As the name suggests this occurs during the question time that follows a talk. However, what's on offer isn't a question at all, it's a statement, usually with the subtext of 'hello everybody I actually know rather a lot on this subject too.'

Example: "Thank you for your very thought-provoking talk, I couldn't help but think - when you mentioned the current sugar crisis in Fiji - that what we are really seeing is a two pronged attack on the industry. One prong being changing trade rules; the other being race relations. With a colleague I've been doing some similar work on Solomon Islands, with regards to the Chinese...[fade to multiple blahs]...So, um, do you see any similarities between the Solomons and Fiji in this regard?"

2. The Overweight Caveat

This is where you note the killer counter-argument to your own hypothesis, claim that you are not disputing/discounting it, and then to proceed by totally ignoring it. The old saying "I'm not a racist but..." is a pub form of the same technique.

In the Development Dictionary (the crappiest development book with the most misleading title ever written) one of the authors performs a classic execution of this maneuver. The example runs something like this. The author is writing an article about 'problematising poverty'. In particular, claiming that the west often 'invents' poverty in the developing world as an excuse for intervention. Now, upon reading this, the not 100% credulous reader might ask: "But what about those people for whom poverty isn't a western invention?"

Aha! The killer counter argument!

But, it turns out, our author is ready for that one, writing early on in the essay: (paraphrase) "this is not to discount the fact that millions of people live lives of grinding poverty..."

No, not to discount it at all [/sarcasm]. Not to mention it again in the article either.

Still I suppose you can't fault the logic. If you exclude the billions (not millions) of people who live in grinding poverty, everyone else who those nefarious agents of western hegemony (development workers) claims is poor probably is just a creation of the discourse.

- [Problem set]
**a)** Print the passage on debating tactics between "Still I suppose" and "of the discourse.", inclusive.
**b)** Answer these questions from the passage on debating tactics:
(i) In the sample question about Fiji, what are the two prongs of the attack on the sugar industry?
(ii) Which old saying does the passage call a pub form of the same technique?
(iii) What is the article in the Development Dictionary about?
**c)** Render this sentence from the passage on debating tactics in French: "As the name suggests this occurs during the question time that follows a talk."
Use only the passage on debating tactics when responding.

- [Material shown]
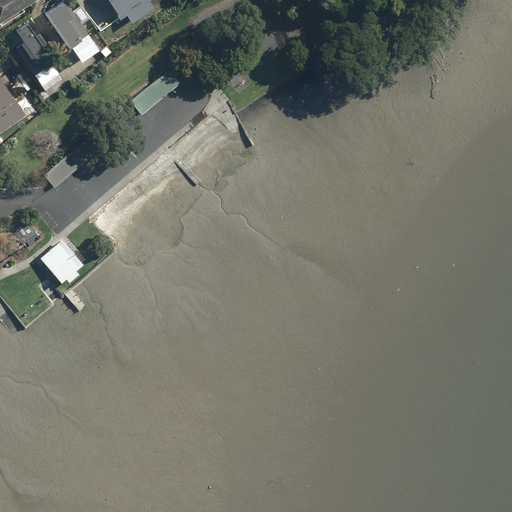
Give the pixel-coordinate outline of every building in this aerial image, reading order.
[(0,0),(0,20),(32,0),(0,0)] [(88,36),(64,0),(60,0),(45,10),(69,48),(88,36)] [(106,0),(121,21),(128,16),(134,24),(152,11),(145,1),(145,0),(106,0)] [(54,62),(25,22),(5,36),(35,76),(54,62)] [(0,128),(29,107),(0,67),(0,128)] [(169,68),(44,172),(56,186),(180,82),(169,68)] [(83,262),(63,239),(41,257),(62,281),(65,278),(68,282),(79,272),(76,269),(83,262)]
---
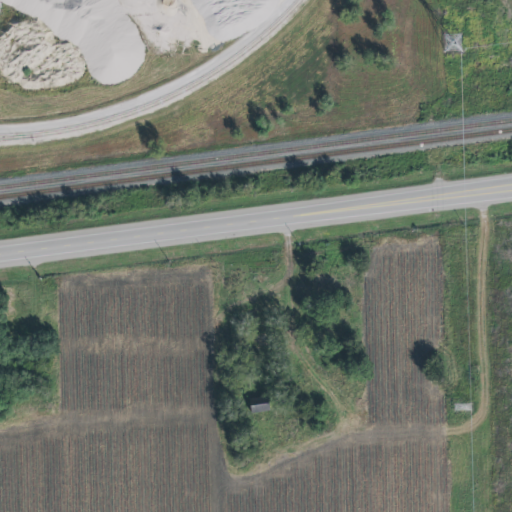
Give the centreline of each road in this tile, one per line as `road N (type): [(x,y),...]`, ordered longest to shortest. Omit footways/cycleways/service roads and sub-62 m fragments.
--
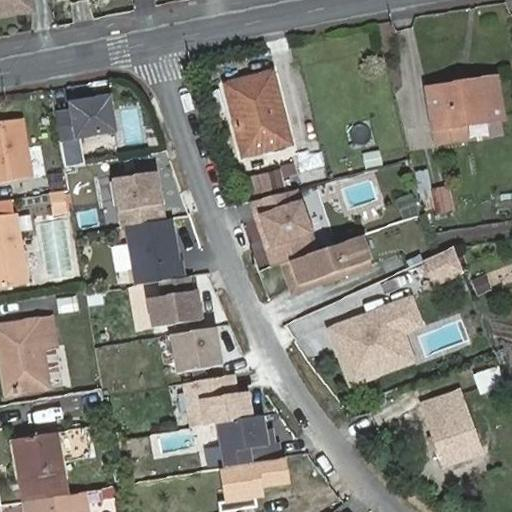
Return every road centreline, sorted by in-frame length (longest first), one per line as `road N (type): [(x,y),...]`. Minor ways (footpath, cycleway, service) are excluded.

- [Solutions to the problems]
**a)**
Still I suppose you can't fault the logic. If you exclude the billions (not millions) of people who live in grinding poverty, everyone else who those nefarious agents of western hegemony (development workers) claims is poor probably is just a creation of the discourse.

**b)**
(i) Changing trade rules and race relations.
(ii) "I'm not a racist but..."
(iii) 'Problematising poverty.'

**c)** Comme son nom l'indique, cela se produit pendant la séance de questions qui suit une conférence.